# Calidio hoc unum,si nihil utilitatis habebat



## Lamb67

Calidio hoc unum,si nihil utilitatis habebat, abfuit,si opus erat,defuit.(Cic. Brut. 80)
_If there was nothing urgent for this particular Calidius, he was absent.
but if there was some work, he was useless.


Here is the search results on hoc unum by _Scholiast.
_ut tibi quidem videri solet_ is in parenthesis, and simply interrupts the main idea, _cum sit opus unum hoc oratorium maxime_, "...since this one form of literary activity [more than any other] is most oratorical [i.e. calls for the skills of one trained in oratorical composition

It doest not seem to be very helpful, but I am doing my best.

any comments please?


----------



## Quiviscumque

Dear Lamb, you are cheating  That text does not appear in Cicero's "Brutus de claris oratoribus".

Anyway, "hoc unum" means "this alone".

​


----------



## relativamente

Opus est means almost the same as necesse est, but more than  it is necessary means it is important


----------



## CapnPrep

Quiviscumque said:


> Dear Lamb, you are cheating  That text does not appear in Cicero's "Brutus de claris oratoribus".


Actually, it does, at 80[276], just as Lamb67 indicated.


Lamb67 said:


> _If there was nothing urgent for this particular Calidius, he was absent._


_Hoc unum_ (*nom*/acc) cannot modify _Calidio_ (*dat*/abl).
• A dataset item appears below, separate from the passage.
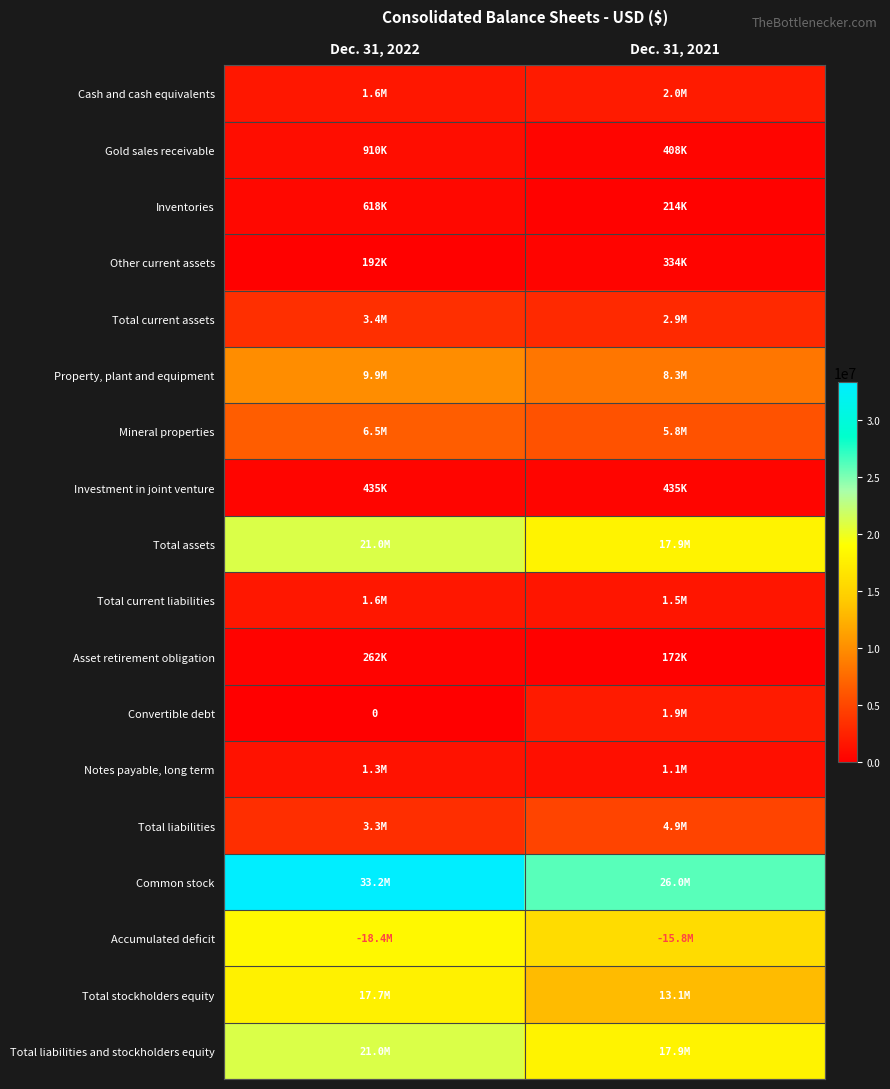

Rank the series by their maximum value, from lowest to highest.

Asset retirement obligation, Other current assets, Investment in joint venture, Inventories, Gold sales receivable, Notes payable, long term, Total current liabilities, Convertible debt, Cash and cash equivalents, Total current assets, Total liabilities, Mineral properties, Property, plant and equipment, Total stockholders equity, Accumulated deficit, Total assets, Total liabilities and stockholders equity, Common stock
You must find a different syntactic function for _hoc unum_ in this sentence.


----------



## Lamb67

Hoc is the subject, another guy maybe.

When he has a minor buzziness for Calidius, he was absent; when there was some serious buzziness, he would fail in the end.


----------



## Quiviscumque

CapnPrep said:


> Actually, it does, at 80[276], just as Lamb67 indicated.



"Illi", not "Calidio" . I was just kidding.
Dear Lamb, Cicero is saying that in Calidius "nec erat ulla vis atque contentio". "Hoc unum" or "illi abfuit" or "illi defuit".


----------



## CapnPrep

Lamb67 said:


> Hoc is the subject, another guy maybe.


There are very few situations where you could use neuter _hoc_ to refer to "another guy"…


----------



## Lamb67

If he was of little use in this one case by staying away, then he would fail when a serious work came.


----------



## Quiviscumque

Dear Lamb, this one is convoluted, even for Cicero. The meaning flows along the whole paragraph.

"duo summe tenuit, ut et rem illustraret disserendo et animos eorum qui audirent devinciret voluptate;"

I. e., Calidius had got two good qualities.

"aberat tertia illa laus, qua permoveret atque incitaret animos, quam plurimum pollere diximus; nec erat ulla vis atque contentio:"

But he lacked a third one.

"sive consilio, quod eos, quorum altior oratio actioque esset ardentior, furere atque bacchari arbitraretur, sive quod natura non esset ita factus sive quod non consuesset sive quod non nosset". 

Perhaps because Calidius thought it was not really a quality, perhaps because Nature did not give him this gift.

"Hoc unum illi, si nihil utilitatis habebat, afuit; si opus erat, defuit."

This alone was for him an absence (if you think it is not necessary) or a defect (it you think it is necessary).


----------